**TASK ITEM:** Each line below should be repeated exactly as written, with no pictures carried over.

*** DATA Section Begins ***

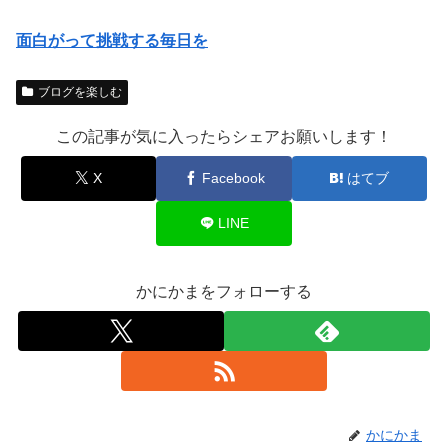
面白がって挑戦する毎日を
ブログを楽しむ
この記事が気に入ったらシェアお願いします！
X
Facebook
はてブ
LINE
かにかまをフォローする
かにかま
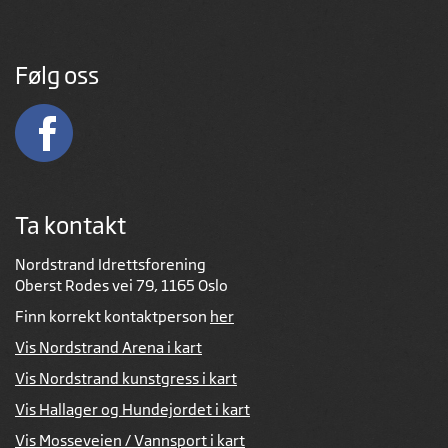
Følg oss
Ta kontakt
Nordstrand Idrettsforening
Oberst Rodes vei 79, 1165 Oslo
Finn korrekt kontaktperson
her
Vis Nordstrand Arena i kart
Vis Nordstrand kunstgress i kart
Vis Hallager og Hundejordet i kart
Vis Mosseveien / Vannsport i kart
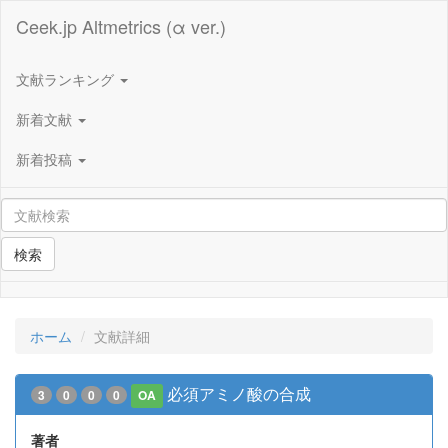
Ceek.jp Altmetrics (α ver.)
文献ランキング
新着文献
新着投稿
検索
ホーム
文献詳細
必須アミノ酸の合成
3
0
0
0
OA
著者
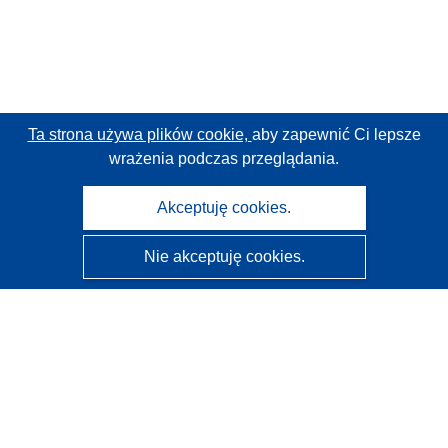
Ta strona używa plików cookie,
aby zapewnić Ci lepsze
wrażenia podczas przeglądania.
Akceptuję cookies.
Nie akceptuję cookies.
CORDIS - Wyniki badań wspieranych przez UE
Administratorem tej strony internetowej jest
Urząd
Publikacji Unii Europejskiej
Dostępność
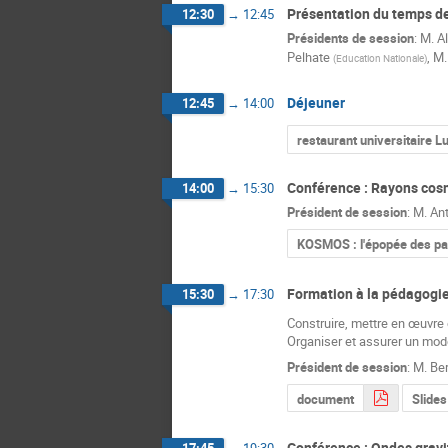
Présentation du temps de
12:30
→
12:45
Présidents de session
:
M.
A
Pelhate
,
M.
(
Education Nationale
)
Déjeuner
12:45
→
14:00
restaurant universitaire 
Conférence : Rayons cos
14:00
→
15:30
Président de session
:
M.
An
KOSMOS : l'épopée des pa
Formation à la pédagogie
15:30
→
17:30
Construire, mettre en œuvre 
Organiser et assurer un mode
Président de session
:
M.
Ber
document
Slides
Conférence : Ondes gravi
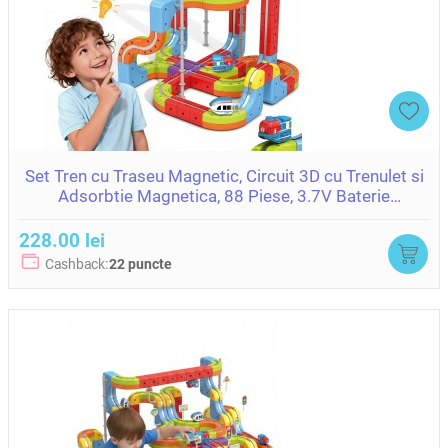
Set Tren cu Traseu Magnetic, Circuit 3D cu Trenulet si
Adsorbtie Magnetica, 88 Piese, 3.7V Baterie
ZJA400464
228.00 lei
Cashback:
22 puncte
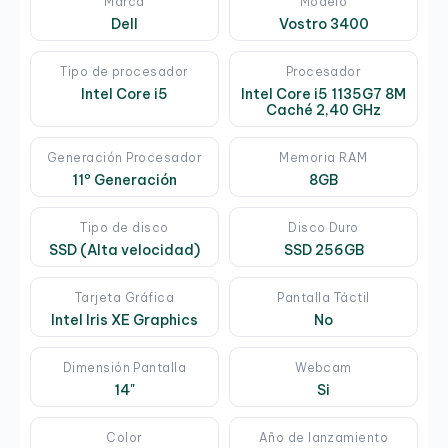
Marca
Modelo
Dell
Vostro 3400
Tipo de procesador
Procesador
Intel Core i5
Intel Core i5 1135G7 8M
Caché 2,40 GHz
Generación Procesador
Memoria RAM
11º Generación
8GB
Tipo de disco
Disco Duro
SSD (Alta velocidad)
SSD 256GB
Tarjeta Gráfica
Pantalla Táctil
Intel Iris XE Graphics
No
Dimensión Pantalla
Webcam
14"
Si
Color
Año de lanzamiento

*** DATA Section Ends ***

**EXERCISE RESPONSE:**
面白がって挑戦する毎日を
ブログを楽しむ
この記事が気に入ったらシェアお願いします！
X
Facebook
はてブ
LINE
かにかまをフォローする
かにかま
Følg oss
Ta kontakt
Nordstrand Idrettsforening
Oberst Rodes vei 79, 1165 Oslo
Finn korrekt kontaktperson
her
Vis Nordstrand Arena i kart
Vis Nordstrand kunstgress i kart
Vis Hallager og Hundejordet i kart
Vis Mosseveien / Vannsport i kart
Ceek.jp Altmetrics (α ver.)
文献ランキング
新着文献
新着投稿
検索
ホーム
文献詳細
必須アミノ酸の合成
3
0
0
0
OA
著者
Ta strona używa plików cookie,
aby zapewnić Ci lepsze
wrażenia podczas przeglądania.
Akceptuję cookies.
Nie akceptuję cookies.
CORDIS - Wyniki badań wspieranych przez UE
Administratorem tej strony internetowej jest
Urząd
Publikacji Unii Europejskiej
Dostępność
Présentation du temps de
12:30
→
12:45
Présidents de session
:
M.
A
Pelhate
,
M.
(
Education Nationale
)
Déjeuner
12:45
→
14:00
restaurant universitaire 
Conférence : Rayons cos
14:00
→
15:30
Président de session
:
M.
An
KOSMOS : l'épopée des pa
Formation à la pédagogie
15:30
→
17:30
Construire, mettre en œuvre 
Organiser et assurer un mode
Président de session
:
M.
Ber
document
Slides
Conférence : Ondes gravi
Set Tren cu Traseu Magnetic, Circuit 3D cu Trenulet si
Adsorbtie Magnetica, 88 Piese, 3.7V Baterie
ZJA400464
228.00 lei
Cashback:
22 puncte
Marca
Modelo
Dell
Vostro 3400
Tipo de procesador
Procesador
Intel Core i5
Intel Core i5 1135G7 8M
Caché 2,40 GHz
Generación Procesador
Memoria RAM
11º Generación
8GB
Tipo de disco
Disco Duro
SSD (Alta velocidad)
SSD 256GB
Tarjeta Gráfica
Pantalla Táctil
Intel Iris XE Graphics
No
Dimensión Pantalla
Webcam
14"
Si
Color
Año de lanzamiento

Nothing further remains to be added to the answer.